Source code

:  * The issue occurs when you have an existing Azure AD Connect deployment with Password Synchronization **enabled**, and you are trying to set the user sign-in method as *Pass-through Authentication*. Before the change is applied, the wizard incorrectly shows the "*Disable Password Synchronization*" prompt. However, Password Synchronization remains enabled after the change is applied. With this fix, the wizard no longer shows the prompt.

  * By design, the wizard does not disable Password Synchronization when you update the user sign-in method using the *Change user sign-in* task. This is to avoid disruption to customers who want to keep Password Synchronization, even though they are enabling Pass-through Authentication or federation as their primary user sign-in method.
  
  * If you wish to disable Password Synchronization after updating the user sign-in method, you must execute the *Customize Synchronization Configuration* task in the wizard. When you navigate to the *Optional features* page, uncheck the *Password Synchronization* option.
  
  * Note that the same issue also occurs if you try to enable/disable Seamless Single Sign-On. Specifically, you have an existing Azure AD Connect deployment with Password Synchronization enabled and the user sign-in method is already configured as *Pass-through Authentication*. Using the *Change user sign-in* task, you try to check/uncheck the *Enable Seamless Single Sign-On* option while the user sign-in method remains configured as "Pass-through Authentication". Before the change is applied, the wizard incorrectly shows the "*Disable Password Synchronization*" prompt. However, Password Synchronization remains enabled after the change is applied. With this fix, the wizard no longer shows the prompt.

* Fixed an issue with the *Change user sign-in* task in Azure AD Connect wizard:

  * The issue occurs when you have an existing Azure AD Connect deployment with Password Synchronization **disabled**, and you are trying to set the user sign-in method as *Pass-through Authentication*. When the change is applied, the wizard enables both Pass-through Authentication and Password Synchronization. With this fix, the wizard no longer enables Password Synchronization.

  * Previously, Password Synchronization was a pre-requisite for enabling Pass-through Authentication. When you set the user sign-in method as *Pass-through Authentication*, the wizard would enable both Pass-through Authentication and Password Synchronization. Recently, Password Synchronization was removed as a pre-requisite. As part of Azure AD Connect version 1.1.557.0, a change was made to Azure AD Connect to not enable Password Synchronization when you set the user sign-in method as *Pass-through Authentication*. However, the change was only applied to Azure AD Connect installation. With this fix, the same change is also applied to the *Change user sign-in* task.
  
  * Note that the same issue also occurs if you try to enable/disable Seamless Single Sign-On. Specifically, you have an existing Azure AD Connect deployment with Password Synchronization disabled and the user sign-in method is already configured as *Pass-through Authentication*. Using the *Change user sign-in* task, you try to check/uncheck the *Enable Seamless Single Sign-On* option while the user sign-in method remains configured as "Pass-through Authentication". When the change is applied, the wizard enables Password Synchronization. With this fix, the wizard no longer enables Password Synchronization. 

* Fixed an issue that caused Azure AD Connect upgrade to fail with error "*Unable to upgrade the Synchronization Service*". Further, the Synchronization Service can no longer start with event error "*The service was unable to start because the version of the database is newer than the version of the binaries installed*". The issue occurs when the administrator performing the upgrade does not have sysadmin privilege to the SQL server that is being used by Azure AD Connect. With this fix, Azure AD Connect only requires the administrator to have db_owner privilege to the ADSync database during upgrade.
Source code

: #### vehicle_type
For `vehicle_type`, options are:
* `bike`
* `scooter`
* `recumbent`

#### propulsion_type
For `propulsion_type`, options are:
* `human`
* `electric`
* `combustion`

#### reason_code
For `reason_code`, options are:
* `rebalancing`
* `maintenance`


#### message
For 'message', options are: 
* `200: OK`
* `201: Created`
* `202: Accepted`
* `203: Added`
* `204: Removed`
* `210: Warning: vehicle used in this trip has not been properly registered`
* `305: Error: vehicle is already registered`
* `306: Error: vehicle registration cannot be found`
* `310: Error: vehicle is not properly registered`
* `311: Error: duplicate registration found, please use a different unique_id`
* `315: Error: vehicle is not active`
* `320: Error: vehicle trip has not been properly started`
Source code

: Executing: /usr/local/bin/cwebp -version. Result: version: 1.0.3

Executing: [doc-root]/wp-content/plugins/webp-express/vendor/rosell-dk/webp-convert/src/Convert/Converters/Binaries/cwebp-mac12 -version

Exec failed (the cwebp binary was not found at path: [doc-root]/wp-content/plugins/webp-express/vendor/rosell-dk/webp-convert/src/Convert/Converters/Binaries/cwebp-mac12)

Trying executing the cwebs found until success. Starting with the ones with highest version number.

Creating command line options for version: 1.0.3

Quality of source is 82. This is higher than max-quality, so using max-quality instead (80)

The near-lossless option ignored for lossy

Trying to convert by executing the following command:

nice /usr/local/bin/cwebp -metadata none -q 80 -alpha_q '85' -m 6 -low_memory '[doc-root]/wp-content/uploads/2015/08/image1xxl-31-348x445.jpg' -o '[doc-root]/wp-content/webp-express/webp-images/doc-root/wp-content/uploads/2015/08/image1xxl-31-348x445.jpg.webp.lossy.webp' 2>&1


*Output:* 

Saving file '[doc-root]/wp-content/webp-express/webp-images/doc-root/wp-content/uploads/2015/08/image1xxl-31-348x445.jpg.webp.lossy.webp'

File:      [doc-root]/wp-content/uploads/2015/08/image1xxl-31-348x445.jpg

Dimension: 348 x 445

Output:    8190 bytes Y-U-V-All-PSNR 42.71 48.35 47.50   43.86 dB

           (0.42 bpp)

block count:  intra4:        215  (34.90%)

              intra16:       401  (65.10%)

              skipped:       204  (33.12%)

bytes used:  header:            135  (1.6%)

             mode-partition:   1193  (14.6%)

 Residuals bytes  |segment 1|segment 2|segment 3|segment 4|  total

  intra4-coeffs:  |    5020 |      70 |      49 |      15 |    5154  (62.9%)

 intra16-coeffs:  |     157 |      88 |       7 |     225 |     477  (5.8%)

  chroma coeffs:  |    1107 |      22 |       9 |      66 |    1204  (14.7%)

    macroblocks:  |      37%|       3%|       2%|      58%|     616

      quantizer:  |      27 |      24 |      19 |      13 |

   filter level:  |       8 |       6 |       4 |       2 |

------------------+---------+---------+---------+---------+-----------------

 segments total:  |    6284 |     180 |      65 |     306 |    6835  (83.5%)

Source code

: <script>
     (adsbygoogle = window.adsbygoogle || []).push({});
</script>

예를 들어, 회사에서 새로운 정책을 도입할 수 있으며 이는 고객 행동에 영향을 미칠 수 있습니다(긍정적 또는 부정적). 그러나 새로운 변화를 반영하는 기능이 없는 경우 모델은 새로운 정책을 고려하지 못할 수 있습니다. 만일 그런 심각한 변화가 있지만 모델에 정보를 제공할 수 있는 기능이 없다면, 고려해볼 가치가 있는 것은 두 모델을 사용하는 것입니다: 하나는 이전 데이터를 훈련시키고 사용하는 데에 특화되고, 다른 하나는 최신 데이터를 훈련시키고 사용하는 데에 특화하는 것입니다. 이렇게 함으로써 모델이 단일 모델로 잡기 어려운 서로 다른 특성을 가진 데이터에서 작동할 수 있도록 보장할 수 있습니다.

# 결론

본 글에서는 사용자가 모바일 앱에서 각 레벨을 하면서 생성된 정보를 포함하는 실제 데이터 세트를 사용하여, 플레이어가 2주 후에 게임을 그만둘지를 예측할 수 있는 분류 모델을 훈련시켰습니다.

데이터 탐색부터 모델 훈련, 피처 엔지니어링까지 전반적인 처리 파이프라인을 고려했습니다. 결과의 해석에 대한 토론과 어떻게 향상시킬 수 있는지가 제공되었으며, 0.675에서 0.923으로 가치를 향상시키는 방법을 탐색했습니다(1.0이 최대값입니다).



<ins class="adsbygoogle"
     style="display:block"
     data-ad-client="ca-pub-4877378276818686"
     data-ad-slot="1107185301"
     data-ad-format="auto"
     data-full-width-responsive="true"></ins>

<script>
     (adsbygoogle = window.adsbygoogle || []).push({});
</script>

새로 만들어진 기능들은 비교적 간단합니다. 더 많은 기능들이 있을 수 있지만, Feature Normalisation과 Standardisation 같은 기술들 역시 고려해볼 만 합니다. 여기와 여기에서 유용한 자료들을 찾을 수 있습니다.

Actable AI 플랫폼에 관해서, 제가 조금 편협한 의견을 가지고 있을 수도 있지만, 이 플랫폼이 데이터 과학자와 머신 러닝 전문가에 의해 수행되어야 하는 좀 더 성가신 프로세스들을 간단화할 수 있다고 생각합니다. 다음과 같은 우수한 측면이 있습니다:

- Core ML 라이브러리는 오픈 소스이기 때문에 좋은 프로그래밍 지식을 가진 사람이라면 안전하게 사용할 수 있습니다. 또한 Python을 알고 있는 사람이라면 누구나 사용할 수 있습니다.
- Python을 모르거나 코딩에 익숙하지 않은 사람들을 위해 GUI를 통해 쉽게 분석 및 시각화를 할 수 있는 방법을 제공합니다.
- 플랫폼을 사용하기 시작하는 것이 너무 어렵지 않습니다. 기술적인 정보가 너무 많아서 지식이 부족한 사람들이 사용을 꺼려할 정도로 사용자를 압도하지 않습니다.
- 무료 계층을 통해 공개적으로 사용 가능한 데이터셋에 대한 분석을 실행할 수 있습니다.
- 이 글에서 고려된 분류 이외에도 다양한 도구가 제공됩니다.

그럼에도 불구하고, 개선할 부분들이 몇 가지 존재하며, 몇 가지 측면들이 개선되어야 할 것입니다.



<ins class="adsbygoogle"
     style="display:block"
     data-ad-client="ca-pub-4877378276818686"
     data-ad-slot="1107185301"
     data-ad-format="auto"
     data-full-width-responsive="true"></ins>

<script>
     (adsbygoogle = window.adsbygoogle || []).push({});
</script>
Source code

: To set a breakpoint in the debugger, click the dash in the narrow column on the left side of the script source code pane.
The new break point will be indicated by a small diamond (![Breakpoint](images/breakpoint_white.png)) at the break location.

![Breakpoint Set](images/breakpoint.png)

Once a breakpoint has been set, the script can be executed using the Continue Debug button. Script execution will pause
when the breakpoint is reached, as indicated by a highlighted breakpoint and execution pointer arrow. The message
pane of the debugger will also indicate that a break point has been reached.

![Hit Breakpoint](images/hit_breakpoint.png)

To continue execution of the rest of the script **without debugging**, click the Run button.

= = = =

§ **Problem details**
Rewrite the stretch from the line containing "Once a breakpoint" through the end of the rows, putting "debugging tool" in place of "debugger" and leaving everything else unchanged.

§ **Response to this exercise**
Once a breakpoint has been set, the script can be executed using the Continue Debug button. Script execution will pause
when the breakpoint is reached, as indicated by a highlighted breakpoint and execution pointer arrow. The message
pane of the debugging tool will also indicate that a break point has been reached.

![Hit Breakpoint](images/hit_breakpoint.png)

To continue execution of the rest of the script **without debugging**, click the Run button.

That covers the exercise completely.